§ Dataset entries

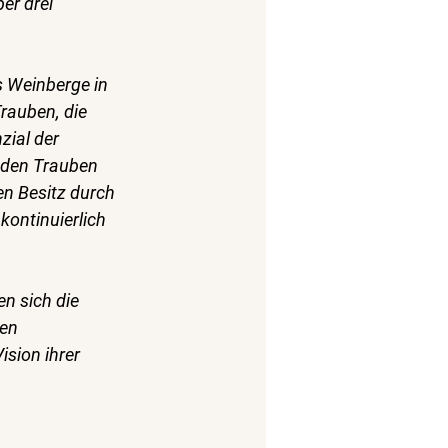
er drei 
s Weinberge in 
rauben, die 
ial der 
 den Trauben 
en Besitz durch 
ontinuierlich 
n sich die 
en 
sion ihrer 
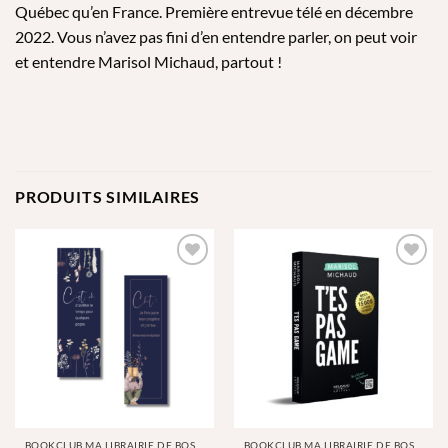
Québec qu’en France. Première entrevue télé en décembre
2022. Vous n’avez pas fini d’en entendre parler, on peut voir
et entendre Marisol Michaud, partout !
PRODUITS SIMILAIRES
AJOUTER
AJOUTER
À MA
À MA
LISTE DE
LISTE DE
SOUHAITS
SOUHAITS
BOOKCLUB MA LIBRAIRIE DE BOSSE
BOOKCLUB MA LIBRAIRIE DE BOSSE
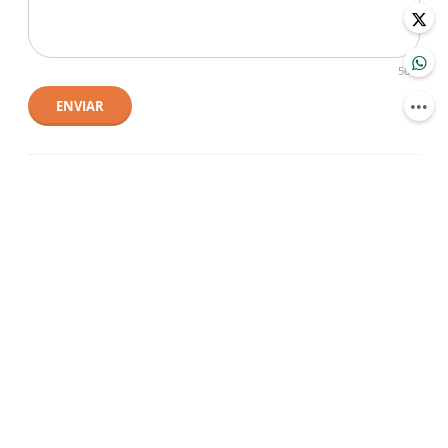
500
ENVIAR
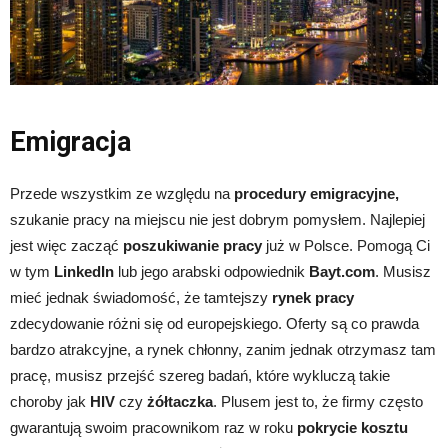
Emigracja
Przede wszystkim ze względu na
procedury emigracyjne,
szukanie pracy na miejscu nie jest dobrym pomysłem. Najlepiej
jest więc zacząć
poszukiwanie pracy
już w Polsce. Pomogą Ci
w tym
LinkedIn
lub jego arabski odpowiednik
Bayt.com
. Musisz
mieć jednak świadomość, że tamtejszy
rynek pracy
zdecydowanie różni się od europejskiego. Oferty są co prawda
bardzo atrakcyjne, a rynek chłonny, zanim jednak otrzymasz tam
pracę, musisz przejść szereg badań, które wykluczą takie
choroby jak
HIV
czy
żółtaczka
. Plusem jest to, że firmy często
gwarantują swoim pracownikom raz w roku
pokrycie kosztu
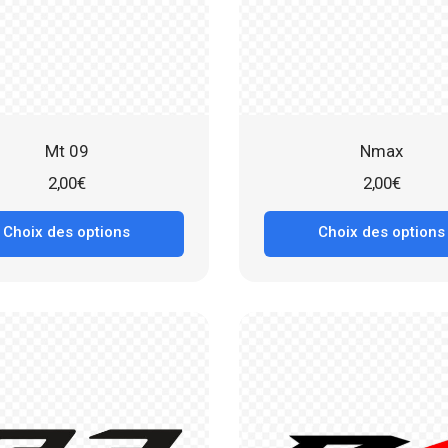
Mt 09
Nmax
2,00
€
2,00
€
Choix des options
Choix des options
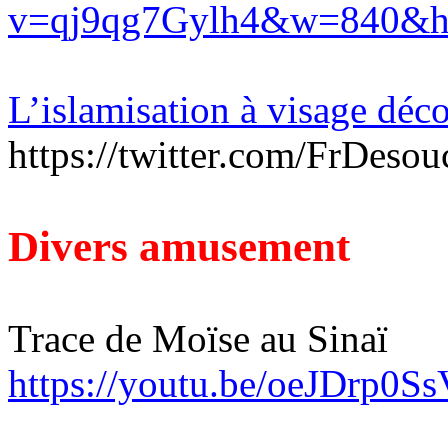
v=qj9qg7Gylh4&w=840&
L’islamisation à visage déc
https://twitter.com/FrDes
Divers amusement
Trace de Moïse au Sinaï
https://youtu.be/oeJDrp0S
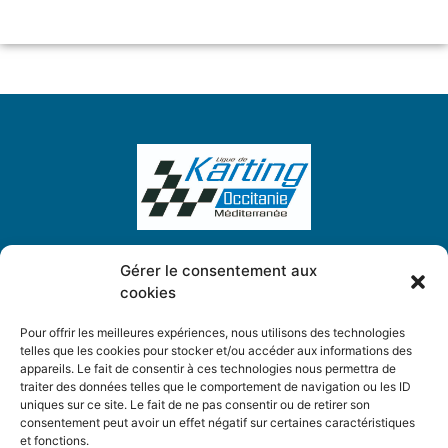
Gérer le consentement aux
cookies
Ligue de Karting Occitanie Méditerranée
5, Place des Chardonnerets
Pour offrir les meilleures expériences, nous utilisons des technologies
34130 Saint-Aunès
telles que les cookies pour stocker et/ou accéder aux informations des
appareils. Le fait de consentir à ces technologies nous permettra de
traiter des données telles que le comportement de navigation ou les ID
ligue.karting.om@gmail.com
uniques sur ce site. Le fait de ne pas consentir ou de retirer son
consentement peut avoir un effet négatif sur certaines caractéristiques
et fonctions.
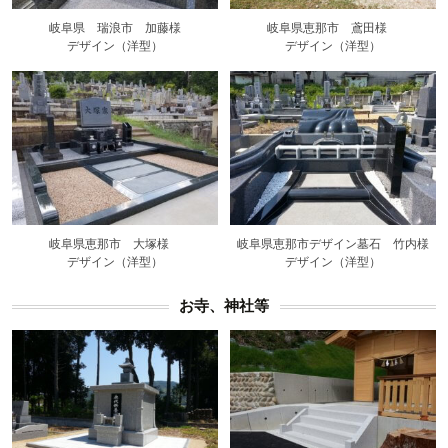
岐阜県 瑞浪市 加藤様
岐阜県恵那市 鳶田様
デザイン（洋型）
デザイン（洋型）
岐阜県恵那市 大塚様
岐阜県恵那市デザイン墓石 竹内様
デザイン（洋型）
デザイン（洋型）
お寺、神社等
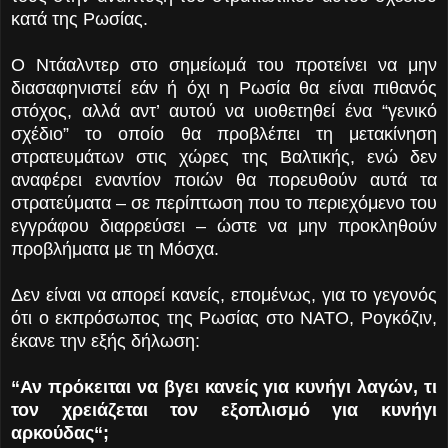
κατά της Ρωσίας.
Ο Ντάαλντερ στο σημείωμά του προτείνει να μην
διασαφηνιστεί εάν ή όχι η Ρωσία θα είναι πιθανός
στόχος, αλλά αντ’ αυτού να υιοθετηθεί ένα “γενικό
σχέδιο” το οποίο θα προβλέπει τη μετακίνηση
στρατευμάτων στις χώρες της Βαλτικής, ενώ δεν
αναφέρει εναντίον ποιών θα πορευθούν αυτά τα
στρατεύματα – σε περίπτωση που το περιεχόμενο του
εγγράφου διαρρεύσει – ώστε να μην προκληθούν
προβλήματα με τη Μόσχα.
Δεν είναι να απορεί κανείς, επομένως, για το γεγονός
ότι ο εκπρόσωπος της Ρωσίας στο ΝΑΤΟ, Ρογκόζιν,
έκανε την εξής δήλωση:
“Αν πρόκειται να βγει κανείς για κυνήγι λαγών, τι
τον χρειάζεται τον εξοπλισμό για κυνήγι
αρκούδας“;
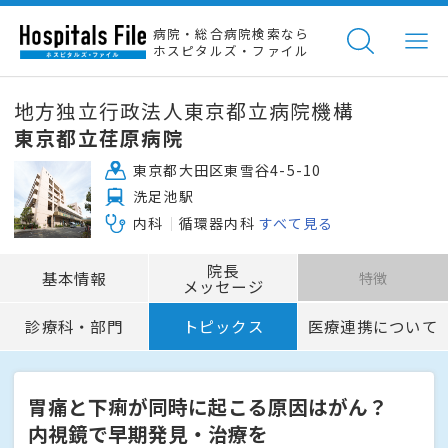
病院・総合病院検索なら
ホスピタルズ・ファイル
地方独立行政法人東京都立病院機構
東京都立荏原病院
東京都大田区東雪谷4-5-10
洗足池駅
内科
循環器内科
すべて見る
院長
基本情報
特徴
メッセージ
診療科・部門
トピックス
医療連携について
胃痛と下痢が同時に起こる原因はがん？
内視鏡で早期発見・治療を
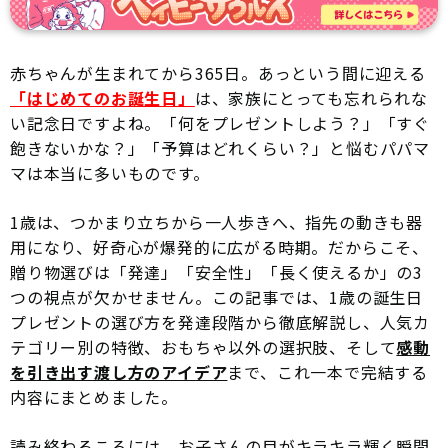
赤ちゃんが生まれてから365日。あっという間に迎える
「はじめてのお誕生日」
は、家族にとっても忘れられな
い記念日ですよね。「何をプレゼントしよう？」「すぐ
飽きないかな？」「予算はどれくらい？」と悩むパパマ
マは本当に多いものです。
1歳は、つかまり立ちから一人歩きへ、指先の動きも器
用になり、好奇心が爆発的に広がる時期。だからこそ、
贈り物選びは「発達」「安全性」「長く使えるか」の3
つの視点が欠かせません。この記事では、1歳の誕生日
プレゼントの選び方を発達段階から徹底解説し、人気カ
テゴリー別の特徴、おもちゃ以外の選択肢、そして
感動
を引き出す渡し方のアイデア
まで、これ一本で完結する
内容にまとめました。
読み終わるころには、お子さんの目がキラキラ輝く瞬間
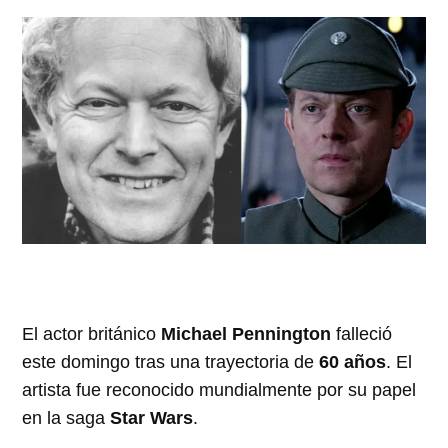
El actor británico
Michael Pennington
falleció
este domingo tras una trayectoria de
60 años
. El
artista fue reconocido mundialmente por su papel
en la saga
Star Wars
.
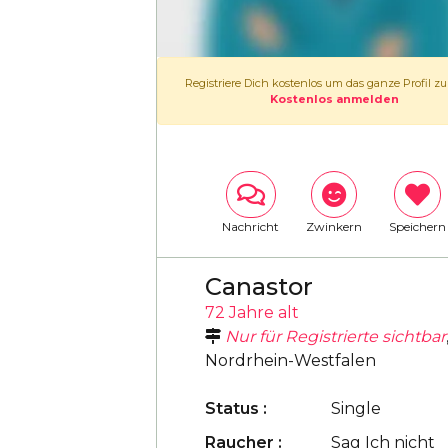
Registriere Dich kostenlos um das ganze Profil z
Kostenlos anmelden
Nachricht
Zwinkern
Speichern
Canastor
72 Jahre alt
Nur für Registrierte sichtbar
Nordrhein-Westfalen
Status :
Single
Raucher :
Sag Ich nicht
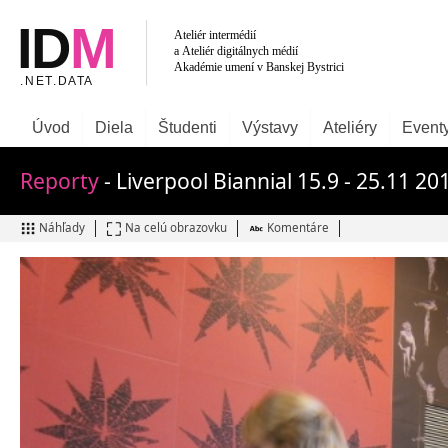
Úvod
Diela
Študenti
Výstavy
Ateliéry
Event
Reporty
- Liverpool Biannial 15.9 - 25.11 20
Náhľady
Na celú obrazovku
Komentáre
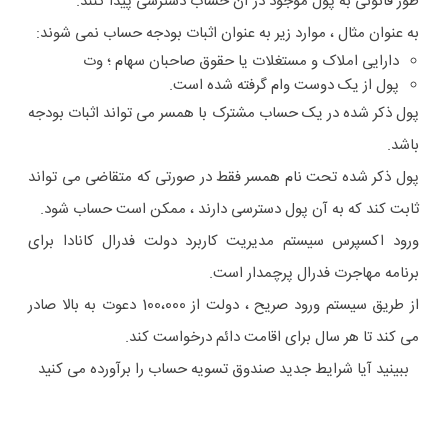
طور قانونی به پول موجود در آن حساب دسترسی پیدا کنند.
به عنوان مثال ، موارد زیر به عنوان اثبات بودجه حساب نمی شوند:
دارایی املاک و مستغلات یا حقوق صاحبان سهام ؛ وت
پول از یک دوست وام گرفته شده است.
پول ذکر شده در یک حساب مشترک با همسر می تواند اثبات بودجه
باشد.
پول ذکر شده تحت نام همسر فقط در صورتی که متقاضی می تواند
ثابت کند که به آن پول دسترسی دارند ، ممکن است حساب شود.
ورود اکسپرس سیستم مدیریت کاربرد دولت فدرال کانادا برای
برنامه مهاجرت فدرال پرچمدار است.
از طریق سیستم ورود صریح ، دولت از 100،000 دعوت به بالا صادر
می کند تا هر سال برای اقامت دائم درخواست کند.
ببینید آیا شرایط جدید صندوق تسویه حساب را برآورده می کنید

§ Work order
Look at the records above. Copy every line where the string "Ρωσίας" occurs.

§ Result
κατά της Ρωσίας.
ότι ο εκπρόσωπος της Ρωσίας στο ΝΑΤΟ, Ρογκόζιν,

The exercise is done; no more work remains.